▶ **Data for review**
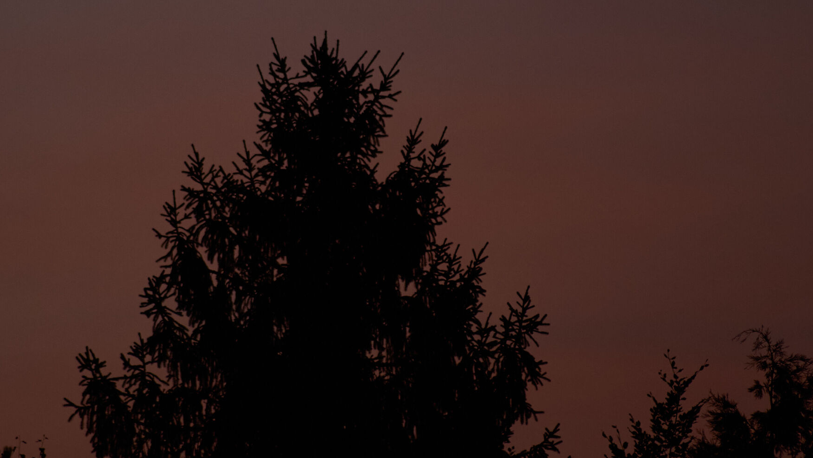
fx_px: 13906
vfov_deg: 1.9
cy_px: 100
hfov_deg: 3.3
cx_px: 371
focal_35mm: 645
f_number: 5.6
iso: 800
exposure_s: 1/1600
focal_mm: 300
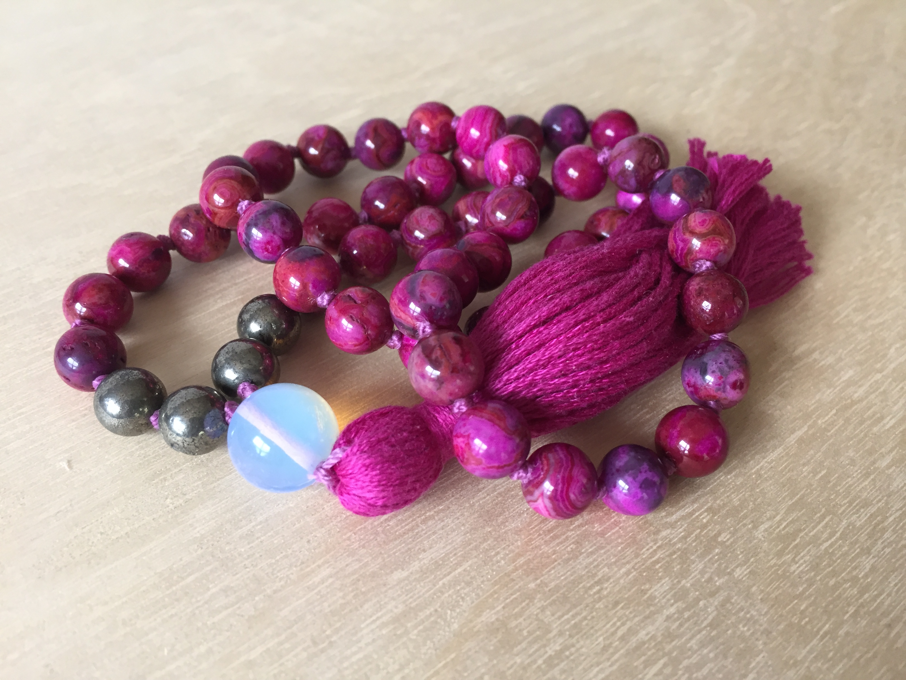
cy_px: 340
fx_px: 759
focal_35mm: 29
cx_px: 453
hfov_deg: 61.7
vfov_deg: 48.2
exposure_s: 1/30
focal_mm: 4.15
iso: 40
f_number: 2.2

▶ **Exercise requirements**
Wherever a picture appears in the material above, skip it and copy the rest without change.

▶ **Solution for this exercise**
fx_px: 13906
vfov_deg: 1.9
cy_px: 100
hfov_deg: 3.3
cx_px: 371
focal_35mm: 645
f_number: 5.6
iso: 800
exposure_s: 1/1600
focal_mm: 300
cy_px: 340
fx_px: 759
focal_35mm: 29
cx_px: 453
hfov_deg: 61.7
vfov_deg: 48.2
exposure_s: 1/30
focal_mm: 4.15
iso: 40
f_number: 2.2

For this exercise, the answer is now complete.